Vom Aal - stereo reading for single person audience

We investigated all the books onboard the MS Carolina and scanned them for texts dealing with water, fish, the Rhein, extreem travel conditions (in a spaceship or a whale stomach). Finally, we chose a text almost a thousand years old for our first reading performance.

 

real audio recording
by
Jens Muencho

 

Vom Aal

Wie entsteht ein Aal? Aber in der letzten Zeit, wie sie jetzt ist, entsteht der Aal auf eine andere Weise. Doch wenn der Winter kommt, trennt sich die Wasserschlange, die das Weibchen ist, vom Männchen, und sie reibt sich entweder auf Steinen oder auf Sand und so verliert sie ihre Haut, und so ruht sie den Winter über in einer Grube.
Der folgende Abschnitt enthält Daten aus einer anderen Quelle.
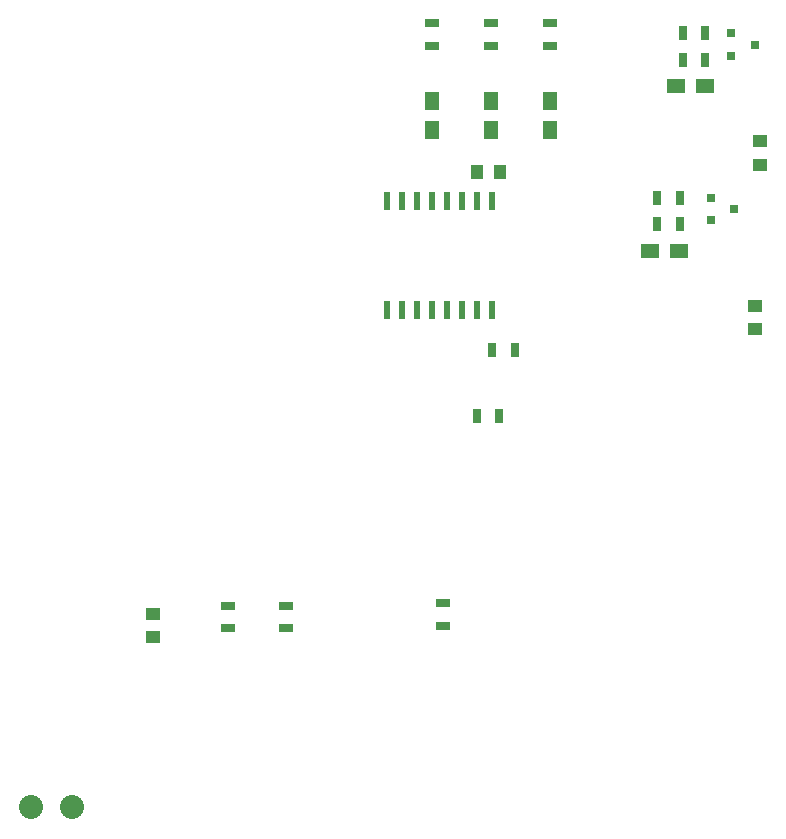
<source format=gtp>
G04 #@! TF.FileFunction,Paste,Top*
%FSLAX46Y46*%
G04 Gerber Fmt 4.6, Leading zero omitted, Abs format (unit mm)*
G04 Created by KiCad (PCBNEW 4.0.2-stable) date 8/22/2016 2:14:48 PM*
%MOMM*%
G01*
G04 APERTURE LIST*
%ADD10C,0.100000*%
%ADD11R,1.300000X0.700000*%
%ADD12R,0.600000X1.500000*%
%ADD13R,1.000000X1.250000*%
%ADD14R,1.250000X1.000000*%
%ADD15C,2.032000*%
%ADD16R,0.800100X0.800100*%
%ADD17R,0.700000X1.300000*%
%ADD18R,1.250000X1.500000*%
%ADD19R,1.500000X1.250000*%
G04 APERTURE END LIST*
D10*
D11*
X62800000Y-131050000D03*
X62800000Y-129150000D03*
X67700000Y-131050000D03*
X67700000Y-129150000D03*
X85000000Y-79850000D03*
X85000000Y-81750000D03*
D12*
X85090000Y-94840000D03*
X83820000Y-94840000D03*
X82550000Y-94840000D03*
X81280000Y-94840000D03*
X80010000Y-94840000D03*
X78740000Y-94840000D03*
X77470000Y-94840000D03*
X76200000Y-94840000D03*
X76200000Y-104140000D03*
X77470000Y-104140000D03*
X78740000Y-104140000D03*
X80010000Y-104140000D03*
X81280000Y-104140000D03*
X82550000Y-104140000D03*
X83820000Y-104140000D03*
X85090000Y-104140000D03*
D11*
X81000000Y-130850000D03*
X81000000Y-128950000D03*
D13*
X83830000Y-92430000D03*
X85830000Y-92430000D03*
D14*
X107390000Y-105730000D03*
X107390000Y-103730000D03*
X107790000Y-91810000D03*
X107790000Y-89810000D03*
D15*
X49557580Y-146190000D03*
X46060000Y-146190000D03*
D16*
X105369240Y-80690000D03*
X105369240Y-82590000D03*
X107368220Y-81640000D03*
X103629240Y-94600000D03*
X103629240Y-96500000D03*
X105628220Y-95550000D03*
D11*
X80000000Y-79850000D03*
X80000000Y-81750000D03*
X90000000Y-79850000D03*
X90000000Y-81750000D03*
D17*
X101280000Y-80690000D03*
X103180000Y-80690000D03*
X101280000Y-82910000D03*
X103180000Y-82910000D03*
X83810000Y-113110000D03*
X85710000Y-113110000D03*
X99110000Y-94590000D03*
X101010000Y-94590000D03*
X99110000Y-96810000D03*
X101010000Y-96810000D03*
X85130000Y-107490000D03*
X87030000Y-107490000D03*
D14*
X56440000Y-131820000D03*
X56440000Y-129820000D03*
D18*
X85000000Y-88900000D03*
X85000000Y-86400000D03*
X80010000Y-88900000D03*
X80010000Y-86400000D03*
X90000000Y-88900000D03*
X90000000Y-86400000D03*
D19*
X98460000Y-99140000D03*
X100960000Y-99140000D03*
X100680000Y-85160000D03*
X103180000Y-85160000D03*
M02*

</source>
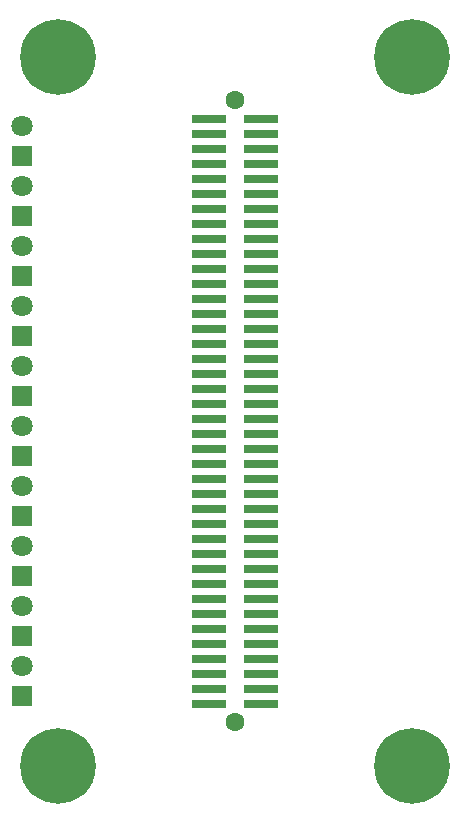
<source format=gbr>
G04 #@! TF.GenerationSoftware,KiCad,Pcbnew,(5.0.0-rc2-dev-107-g49486b83b)*
G04 #@! TF.CreationDate,2018-03-22T00:06:16+08:00*
G04 #@! TF.ProjectId,ebox-gpio-led,65626F782D6770696F2D6C65642E6B69,rev?*
G04 #@! TF.SameCoordinates,Original*
G04 #@! TF.FileFunction,Soldermask,Top*
G04 #@! TF.FilePolarity,Negative*
%FSLAX46Y46*%
G04 Gerber Fmt 4.6, Leading zero omitted, Abs format (unit mm)*
G04 Created by KiCad (PCBNEW (5.0.0-rc2-dev-107-g49486b83b)) date 03/22/18 00:06:16*
%MOMM*%
%LPD*%
G01*
G04 APERTURE LIST*
%ADD10C,1.600000*%
%ADD11R,2.900000X0.740000*%
%ADD12C,0.800000*%
%ADD13C,6.400000*%
%ADD14C,1.800000*%
%ADD15R,1.800000X1.800000*%
G04 APERTURE END LIST*
D10*
X22500000Y-11122100D03*
X22500000Y-63839800D03*
D11*
X24700000Y-62265000D03*
X20300000Y-62265000D03*
X24700000Y-60995000D03*
X20300000Y-60995000D03*
X24700000Y-59725000D03*
X20300000Y-59725000D03*
X24700000Y-58455000D03*
X20300000Y-58455000D03*
X24700000Y-57185000D03*
X20300000Y-57185000D03*
X24700000Y-55915000D03*
X20300000Y-55915000D03*
X24700000Y-54645000D03*
X20300000Y-54645000D03*
X24700000Y-53375000D03*
X20300000Y-53375000D03*
X24700000Y-52105000D03*
X20300000Y-52105000D03*
X24700000Y-50835000D03*
X20300000Y-50835000D03*
X24700000Y-49565000D03*
X20300000Y-49565000D03*
X24700000Y-48295000D03*
X20300000Y-48295000D03*
X24700000Y-47025000D03*
X20300000Y-47025000D03*
X24700000Y-45755000D03*
X20300000Y-45755000D03*
X24700000Y-44485000D03*
X20300000Y-44485000D03*
X24700000Y-43215000D03*
X20300000Y-43215000D03*
X24700000Y-41945000D03*
X20300000Y-41945000D03*
X24700000Y-40675000D03*
X20300000Y-40675000D03*
X24700000Y-39405000D03*
X20300000Y-39405000D03*
X24700000Y-38135000D03*
X20300000Y-38135000D03*
X24700000Y-36865000D03*
X20300000Y-36865000D03*
X24700000Y-35595000D03*
X20300000Y-35595000D03*
X24700000Y-34325000D03*
X20300000Y-34325000D03*
X24700000Y-33055000D03*
X20300000Y-33055000D03*
X24700000Y-31785000D03*
X20300000Y-31785000D03*
X24700000Y-30515000D03*
X20300000Y-30515000D03*
X24700000Y-29245000D03*
X20300000Y-29245000D03*
X24700000Y-27975000D03*
X20300000Y-27975000D03*
X24700000Y-26705000D03*
X20300000Y-26705000D03*
X24700000Y-25435000D03*
X20300000Y-25435000D03*
X24700000Y-24165000D03*
X20300000Y-24165000D03*
X24700000Y-22895000D03*
X20300000Y-22895000D03*
X24700000Y-21625000D03*
X20300000Y-21625000D03*
X24700000Y-20355000D03*
X20300000Y-20355000D03*
X24700000Y-19085000D03*
X20300000Y-19085000D03*
X24700000Y-17815000D03*
X20300000Y-17815000D03*
X24700000Y-16545000D03*
X20300000Y-16545000D03*
X24700000Y-15275000D03*
X20300000Y-15275000D03*
X24700000Y-14005000D03*
X20300000Y-14005000D03*
X24700000Y-12735000D03*
X20300000Y-12735000D03*
D10*
X22512700Y-11122100D03*
X22500000Y-63839800D03*
D12*
X9197056Y-5802944D03*
X7500000Y-5100000D03*
X5802944Y-5802944D03*
X5100000Y-7500000D03*
X5802944Y-9197056D03*
X7500000Y-9900000D03*
X9197056Y-9197056D03*
X9900000Y-7500000D03*
D13*
X7500000Y-7500000D03*
D12*
X39197056Y-5802944D03*
X37500000Y-5100000D03*
X35802944Y-5802944D03*
X35100000Y-7500000D03*
X35802944Y-9197056D03*
X37500000Y-9900000D03*
X39197056Y-9197056D03*
X39900000Y-7500000D03*
D13*
X37500000Y-7500000D03*
D12*
X9197056Y-65802944D03*
X7500000Y-65100000D03*
X5802944Y-65802944D03*
X5100000Y-67500000D03*
X5802944Y-69197056D03*
X7500000Y-69900000D03*
X9197056Y-69197056D03*
X9900000Y-67500000D03*
D13*
X7500000Y-67500000D03*
D12*
X39197056Y-65802944D03*
X37500000Y-65100000D03*
X35802944Y-65802944D03*
X35100000Y-67500000D03*
X35802944Y-69197056D03*
X37500000Y-69900000D03*
X39197056Y-69197056D03*
X39900000Y-67500000D03*
D13*
X37500000Y-67500000D03*
D14*
X4445000Y-13335000D03*
D15*
X4445000Y-15875000D03*
D14*
X4445000Y-18415000D03*
D15*
X4445000Y-20955000D03*
D14*
X4445000Y-23495000D03*
D15*
X4445000Y-26035000D03*
D14*
X4445000Y-28575000D03*
D15*
X4445000Y-31115000D03*
D14*
X4445000Y-33655000D03*
D15*
X4445000Y-36195000D03*
D14*
X4445000Y-38735000D03*
D15*
X4445000Y-41275000D03*
D14*
X4445000Y-43815000D03*
D15*
X4445000Y-46355000D03*
D14*
X4445000Y-48895000D03*
D15*
X4445000Y-51435000D03*
D14*
X4445000Y-53975000D03*
D15*
X4445000Y-56515000D03*
D14*
X4445000Y-59055000D03*
D15*
X4445000Y-61595000D03*
M02*

</source>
Aber wenn dann die Sommerzeit bevorsteht, sucht sie einen Stein auf und scnaubt darüber ihren Hauch aus ihrem Maul und dann speit sie auch auf diesen Stein gewisse Körner aus ihrem Maul, nämlich in der Größe von Bohnen. Und sie hat grosses Verlangen und Eifer zu diesem Werk, weil sie dann rein ist, weil sie ihre alte Haut, in der das Gift war, schon verloren hat. Und der Aal, der das Männchen ist, und der das sieht, eilt sogleich dahin und jene Schlange flieht ihn und entfernt sich von jenen Körnern, die sie ausgespien hat. Und sogleich ergießt der Aal über diese Körner aus seinem Maul (etwas) wie Milch, das heißt er kaut, und er bedeckt (die Körner) mit seinem Schwanz und dreht sich darüber, indem er sich ausbreitet. Wenn das die vorgenannte Wasserschlange sieht, wird sie unwillig, nähert sich und stößt unter dem Schwanz des Aals viel Schnauben aus, und so liegen dort beide (zusammen): der Aal mit seinem Schwanz jene Körner bedeckend und die Schlange unter dem Schwanz schnaubend bis (die Jungen) die lebensspendende Luft empfangen. Aber nachdem sie zu leben begonnen haben und der Aal das spürt, fliehen sogleich sowohl er als auch die Schlange vor Schrecken, weil sie über ihre Natur hinausgegangen sind. Und so entstehen die Aale, und es werden viele aus einem vorgenannten Korn. Wenn sie daher zu sprießen begonnen haben, steigt ihre Zahl schnell an.
Der Aal aber stammt mehr von der warmen Luft als von der kalten, und er liebt die Nacht und hat die Natur gewisser Würmer, die gerne in kleinen Höhlen (weilen), die auch nicht unrein sind. Und er hat auch die Natur der Fische und sucht nicht viel unreine Nahrung. Aber dennoch ist sein Fleisch etwas unrein, und es taugt beim gesunden Menschen nicht zum Essen, wie das Fleisch der Schweine, aber doch schadet es gesunden Menschen nicht viel. Die Kranken aber schüttelt es in allen Fiebern und schlechten Säften und in all ihren Krankheiten, und die, die es essen, macht es bitter im Geist und schlau und mißtrauisch. Aber die Galle (des Aals) ist fett und wer gegen Verdunkelung (der Augen) damit seine Augen salbte, der würde sie für kurze Zeit klar machen, aber nachher würden sie umso mehr erkranken. wenn aber einen Menschen die Läuse innerlich schädigen und nicht herausgehen, dann koche (dieser) Galle des Aals, und dreimal weniger scharfen Essig und ebensoviel Honig wie diese zwei stark in einer Schüssel. Dann (nehme er) Ingwer und zweimal soviel langen Pfeffer und ebensoviel Basilienkraut, dazu Elfenbein zum dritten Teil des Basilienkrauts und vom Geierschnabel zum ditten Teil des Elfenbeins. Und dieses Pulver schütte er in den vorgenannten Essig, und dann lasse er es wiederum gleichzeitig sieden. Wenn er das gemacht hat, dann gebe er es in ein Säckchen und gieße Wein hinein, damit dieser wie ein reiner Trank dadurch gehe. Und er fange das in ein neues Tongefäß auf. Und der Mensch, den die Läuse innerlich schädigen, der trinke diesen Trank täglich nüchtern, und zur Nacht werden die Läuse schwach und sterben, und das Fett in ihnen wird erneuert werden.